Ése, el nacionalcatolicismo, ha sido un frente de batalla asumido por Goytisolo desde muy pronto, como una cruzada inversa, la del hombre civil, la del disidente, que hasta que no se rompa la última piedra eclesial y reaccionaria no dejará de decirlo, al aire de la plaza que él convirtió en patrimonio mundial de la humanidad y al aire de cualquier lugar del mundo. Entre ellos, las páginas de los periódicos.
Así que siempre lo recuerdo paseando, y escribiendo. Escribe con su letra acostada, unamuniana, reincidente, impenitente, siempre a mano; luego dicta o alguien (lo asiste un amigo suyo que en otras épocas fue esquiador y ahora enseña a esquiar) recoge sus cuartillas y las pasa a los nuevos artilugios tecnológicos, de los que él no sabe absolutamente nada.
Él es un escritor puro, y por tanto un hombre comprometido, creo que ahora mucho más del estilo Camus que del estilo Sartre. O, más bien, del estilo Goytisolo. Goytisolo es, quizá, el hombre más singular de nuestras letras, como lo han sido, en la Argentina, Macedonio Fernández o Jorge Luis Borges, seres que eran capaces de estar en una conversación o en sociedad, y a la vez, andando por ahí, perdidos en su propia sabiduría o en sus elucubraciones, paseando lejos de cualquier ruido, yendo de un lado a otro en Londres, en París o en Sarajevo, y sin embargo, sentados ahí, ante ti, hablando, dando una entrevista, preguntándote por España o por la vida; estando y no estando a la vez. Un exiliado espiritual y físico, un hombre que ha utilizado la escritura narrativa o la escritura poética para ir hacia adentro del alma, impasible paseante, disidente implacable, hombre que ha hecho de la letra y de la palabra un arma con la que se ha defendido del lugar común y del oficio de aceptar.
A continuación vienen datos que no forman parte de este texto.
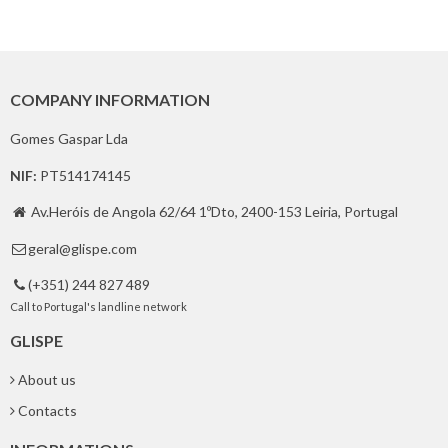
COMPANY INFORMATION
Gomes Gaspar Lda
NIF:
PT514174145
Av.Heróis de Angola 62/64 1ºDto, 2400-153 Leiria, Portugal

geral@glispe.com

(+351) 244 827 489

Call to Portugal's landline network
GLISPE
About us
Contacts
Ahora que ganó el Cervantes todos dijeron que tendría que haberlo tenido muchos años atrás. Él dijo tan solo que cuando le dan un premio desconfía de sí mismo; quizá porque en realidad se lo están dando a otro, porque él, el que figura en los titulares y en la propia acreditación del premio, es uno, mientras que él, el auténtico Juan Goytisolo, está paseando por las afueras de Londres, Juan Sin Tierra en cualquier sitio, a la búsqueda de ese otro Goytisolo, el niño que vivió el trallazo de la guerra civil como si fuera un golpe cuyo eco jamás iba a tener frontera. Y él se fue, caminando, andando siempre fuera de este país que se llama España y que es la tierra de su primera y más grande herida.